- February 15, 2018
- Posted by: Alicia Atete
- Category: News
The country’s financial regulator granted final approval for an internet-only bank after months of deliberation on Wednesday, heralding a major shift in the banking industry.
With the Financial Services Commission’s rubber stamp, K bank, run by a consortium led by telecommunications provider KT, will become the country’s first authorized internet bank. The service’s launch date is set for the end of next January.
K bank’s market entry is a major change for the banking sector, which hasn’t seen a new player since 1992. The pillar of K bank’s lending services will be in loans with midrange interest rates, though the bank has yet to specify its rates.
“We will target the 10 million people whose credit rating falls between 4 and 6,” Shim Sung-hoon, CEO and president of K bank, said at a press briefing held at the Central Government Complex in Seoul.
Shim added that the internet bank will secure 400 billion won ($342 million) for lending services, of which 3 to 40 percent will be provided as midrate loans.
Given that loan sharks often charge interest rates of around 30 percent and credit card loans around 15 percent, K bank may offer rates around the 10 percent level.

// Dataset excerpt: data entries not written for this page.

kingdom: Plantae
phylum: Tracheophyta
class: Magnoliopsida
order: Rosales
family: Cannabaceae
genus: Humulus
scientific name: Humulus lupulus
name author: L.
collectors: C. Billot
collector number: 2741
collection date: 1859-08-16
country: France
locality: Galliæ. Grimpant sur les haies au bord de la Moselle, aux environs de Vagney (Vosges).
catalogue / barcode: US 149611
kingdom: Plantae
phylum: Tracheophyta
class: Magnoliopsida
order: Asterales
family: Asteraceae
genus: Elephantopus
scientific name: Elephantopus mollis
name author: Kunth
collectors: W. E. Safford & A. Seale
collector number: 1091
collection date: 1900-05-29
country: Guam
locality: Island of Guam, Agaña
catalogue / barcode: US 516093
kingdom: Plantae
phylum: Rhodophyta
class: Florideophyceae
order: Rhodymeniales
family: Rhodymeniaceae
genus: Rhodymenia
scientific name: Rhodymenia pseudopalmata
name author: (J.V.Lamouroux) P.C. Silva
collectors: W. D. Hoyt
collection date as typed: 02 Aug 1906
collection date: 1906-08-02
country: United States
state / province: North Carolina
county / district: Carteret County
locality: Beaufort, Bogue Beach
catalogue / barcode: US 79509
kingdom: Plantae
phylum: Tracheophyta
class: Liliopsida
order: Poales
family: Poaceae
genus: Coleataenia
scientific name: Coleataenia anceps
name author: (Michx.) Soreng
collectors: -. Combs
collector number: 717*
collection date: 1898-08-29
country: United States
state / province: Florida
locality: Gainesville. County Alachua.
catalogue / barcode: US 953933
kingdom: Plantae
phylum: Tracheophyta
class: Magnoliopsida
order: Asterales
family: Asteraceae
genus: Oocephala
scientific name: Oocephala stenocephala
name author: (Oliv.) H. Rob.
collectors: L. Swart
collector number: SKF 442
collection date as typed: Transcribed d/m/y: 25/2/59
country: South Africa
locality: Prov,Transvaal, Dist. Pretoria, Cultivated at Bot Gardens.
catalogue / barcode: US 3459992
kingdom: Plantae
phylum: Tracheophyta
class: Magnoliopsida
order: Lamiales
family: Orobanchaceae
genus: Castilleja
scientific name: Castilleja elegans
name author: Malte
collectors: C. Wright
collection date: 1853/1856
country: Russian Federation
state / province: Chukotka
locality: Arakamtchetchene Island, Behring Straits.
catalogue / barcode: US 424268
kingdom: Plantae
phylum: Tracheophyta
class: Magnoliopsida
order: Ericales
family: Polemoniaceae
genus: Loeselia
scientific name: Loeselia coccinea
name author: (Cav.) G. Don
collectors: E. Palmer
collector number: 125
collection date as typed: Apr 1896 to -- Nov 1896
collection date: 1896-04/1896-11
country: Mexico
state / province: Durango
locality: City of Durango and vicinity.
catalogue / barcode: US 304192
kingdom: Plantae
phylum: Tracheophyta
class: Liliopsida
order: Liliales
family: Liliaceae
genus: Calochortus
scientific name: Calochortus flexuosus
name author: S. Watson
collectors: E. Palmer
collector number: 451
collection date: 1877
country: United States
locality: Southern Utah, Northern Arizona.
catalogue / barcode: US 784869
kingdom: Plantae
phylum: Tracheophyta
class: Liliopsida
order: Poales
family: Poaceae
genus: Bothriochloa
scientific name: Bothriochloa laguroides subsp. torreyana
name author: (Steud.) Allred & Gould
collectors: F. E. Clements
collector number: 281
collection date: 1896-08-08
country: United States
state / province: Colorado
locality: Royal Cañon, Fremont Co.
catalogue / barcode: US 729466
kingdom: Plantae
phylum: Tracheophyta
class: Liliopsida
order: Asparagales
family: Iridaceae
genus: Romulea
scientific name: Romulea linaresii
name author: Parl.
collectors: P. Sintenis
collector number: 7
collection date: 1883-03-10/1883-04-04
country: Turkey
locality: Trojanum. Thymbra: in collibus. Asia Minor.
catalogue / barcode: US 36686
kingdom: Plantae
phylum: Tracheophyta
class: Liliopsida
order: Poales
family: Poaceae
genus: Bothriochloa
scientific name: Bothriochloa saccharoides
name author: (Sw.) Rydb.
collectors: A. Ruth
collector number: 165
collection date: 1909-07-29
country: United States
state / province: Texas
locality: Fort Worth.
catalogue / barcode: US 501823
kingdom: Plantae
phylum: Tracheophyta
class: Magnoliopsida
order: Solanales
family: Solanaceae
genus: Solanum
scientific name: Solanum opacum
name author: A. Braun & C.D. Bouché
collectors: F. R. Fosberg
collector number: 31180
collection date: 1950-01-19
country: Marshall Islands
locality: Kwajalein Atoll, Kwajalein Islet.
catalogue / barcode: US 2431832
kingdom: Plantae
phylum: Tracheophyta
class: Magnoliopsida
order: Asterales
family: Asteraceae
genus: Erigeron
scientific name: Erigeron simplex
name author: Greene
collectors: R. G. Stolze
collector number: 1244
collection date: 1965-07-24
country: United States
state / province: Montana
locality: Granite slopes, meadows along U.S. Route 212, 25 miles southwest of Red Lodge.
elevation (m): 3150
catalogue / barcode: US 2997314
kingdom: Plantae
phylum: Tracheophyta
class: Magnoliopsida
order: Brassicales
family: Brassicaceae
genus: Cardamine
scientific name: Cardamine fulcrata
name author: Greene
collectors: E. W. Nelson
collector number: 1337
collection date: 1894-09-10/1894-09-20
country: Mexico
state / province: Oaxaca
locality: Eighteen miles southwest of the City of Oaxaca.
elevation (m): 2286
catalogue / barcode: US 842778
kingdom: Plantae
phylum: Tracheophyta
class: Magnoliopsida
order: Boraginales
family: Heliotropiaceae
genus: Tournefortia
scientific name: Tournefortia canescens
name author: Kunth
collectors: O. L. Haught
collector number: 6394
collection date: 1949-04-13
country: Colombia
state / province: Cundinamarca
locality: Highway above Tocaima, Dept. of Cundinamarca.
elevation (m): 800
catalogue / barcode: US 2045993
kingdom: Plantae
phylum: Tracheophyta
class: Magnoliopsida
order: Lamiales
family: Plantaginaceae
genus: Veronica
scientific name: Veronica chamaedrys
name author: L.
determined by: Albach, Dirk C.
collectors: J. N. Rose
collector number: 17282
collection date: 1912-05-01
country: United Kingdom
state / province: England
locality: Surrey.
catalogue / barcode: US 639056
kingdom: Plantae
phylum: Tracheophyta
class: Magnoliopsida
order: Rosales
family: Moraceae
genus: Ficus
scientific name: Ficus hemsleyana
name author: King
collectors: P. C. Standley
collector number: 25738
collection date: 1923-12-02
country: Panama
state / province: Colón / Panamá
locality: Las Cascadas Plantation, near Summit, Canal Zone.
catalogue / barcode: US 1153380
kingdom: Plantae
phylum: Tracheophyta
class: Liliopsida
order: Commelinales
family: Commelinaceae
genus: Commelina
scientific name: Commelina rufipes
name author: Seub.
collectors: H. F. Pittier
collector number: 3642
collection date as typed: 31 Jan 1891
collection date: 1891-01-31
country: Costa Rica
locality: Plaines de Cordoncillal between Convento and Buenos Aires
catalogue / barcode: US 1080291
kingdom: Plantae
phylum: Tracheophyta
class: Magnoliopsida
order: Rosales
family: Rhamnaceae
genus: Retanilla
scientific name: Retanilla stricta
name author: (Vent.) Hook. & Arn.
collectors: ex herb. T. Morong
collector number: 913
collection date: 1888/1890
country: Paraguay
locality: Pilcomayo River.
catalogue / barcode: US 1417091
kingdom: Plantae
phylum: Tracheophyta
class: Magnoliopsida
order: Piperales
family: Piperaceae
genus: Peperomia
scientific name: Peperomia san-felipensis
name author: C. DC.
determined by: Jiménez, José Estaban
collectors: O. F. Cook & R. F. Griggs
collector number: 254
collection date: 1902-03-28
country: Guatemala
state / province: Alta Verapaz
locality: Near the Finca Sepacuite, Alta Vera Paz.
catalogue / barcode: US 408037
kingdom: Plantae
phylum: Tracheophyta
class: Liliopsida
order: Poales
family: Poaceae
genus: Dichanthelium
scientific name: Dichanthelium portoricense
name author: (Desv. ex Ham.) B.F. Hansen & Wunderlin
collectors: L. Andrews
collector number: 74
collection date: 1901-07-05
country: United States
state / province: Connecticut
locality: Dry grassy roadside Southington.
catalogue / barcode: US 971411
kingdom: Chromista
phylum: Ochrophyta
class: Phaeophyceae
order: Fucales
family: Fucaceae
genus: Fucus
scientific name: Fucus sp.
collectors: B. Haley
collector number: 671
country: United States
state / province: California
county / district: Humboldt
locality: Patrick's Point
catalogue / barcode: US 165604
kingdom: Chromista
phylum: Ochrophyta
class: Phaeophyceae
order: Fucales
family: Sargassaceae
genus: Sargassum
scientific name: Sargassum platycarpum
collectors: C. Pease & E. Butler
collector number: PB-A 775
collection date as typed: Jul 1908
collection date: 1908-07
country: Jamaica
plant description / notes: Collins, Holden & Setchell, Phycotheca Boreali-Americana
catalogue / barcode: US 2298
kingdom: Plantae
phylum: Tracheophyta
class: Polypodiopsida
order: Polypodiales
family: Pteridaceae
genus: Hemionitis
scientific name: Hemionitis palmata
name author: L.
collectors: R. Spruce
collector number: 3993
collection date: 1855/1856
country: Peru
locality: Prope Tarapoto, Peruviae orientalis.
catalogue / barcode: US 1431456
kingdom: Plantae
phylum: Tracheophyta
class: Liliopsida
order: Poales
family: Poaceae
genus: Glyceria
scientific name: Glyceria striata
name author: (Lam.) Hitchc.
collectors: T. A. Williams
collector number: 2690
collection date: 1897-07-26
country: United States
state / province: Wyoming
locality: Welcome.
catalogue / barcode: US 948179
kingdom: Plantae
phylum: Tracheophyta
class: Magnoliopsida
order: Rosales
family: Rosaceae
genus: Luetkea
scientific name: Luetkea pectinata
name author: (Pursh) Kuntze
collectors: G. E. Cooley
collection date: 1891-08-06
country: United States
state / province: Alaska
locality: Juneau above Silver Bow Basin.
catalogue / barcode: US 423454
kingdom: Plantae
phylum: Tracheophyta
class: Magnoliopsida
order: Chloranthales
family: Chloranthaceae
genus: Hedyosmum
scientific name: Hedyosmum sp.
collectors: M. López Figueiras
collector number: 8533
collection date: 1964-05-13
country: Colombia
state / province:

All K bank services, including lending, deposits and debit card issuing, will be done electronically. From what they will save in labor and overhead costs that would otherwise go to maintaining brick-and-mortar locations, Shim said K bank will be able to offer higher interest rates on deposit accounts as well as lower loan rates and reduced service fees.
To measure creditworthiness, the bank will use both traditional measures and data from KT and other partners, including retailers and small payment companies.
Even with the commission’s go-ahead, the bank still faces some regulatory hurdles. KT currently has an 8 percent stake in the consortium, but its voting rights are limited to 4 percent due to a banking law that restricts the voting rights of nonfinancial companies.
A bill aimed at expanding voting rights to 34 percent is pending in the National Assembly. “[Passage of the bill] is necessary for us to properly carry out business,” Shim said.
Unless the law passes, KT will also likely face difficulties raising new capital. The bank’s starting capital is set at 250 billion won, but Shim said the bank will need to add another 250 billion won in two to three years to run the business.
During the briefing, the CEO also distanced the bank from the massive influence-peddling scandal involving President Park Geun-hye and her confidante Choi Soon-sil. KT is suspected of receiving unfair favors thanks to its ties with the president’s close aides. “This business and approval process are not related to the scandal,” Shim said.
KT’s partners include Woori Bank, Hanwha Life Insurance and Alipay. Smaller payment providers such as KG Inicis, KG Mobilians and Danal are also in the consortium.
Another internet bank, Kakao Bank, aims to apply for final approval of its operation by the end of this year, the financial regulator said, after a consortium led by tech company Kakao received preliminary permission in September.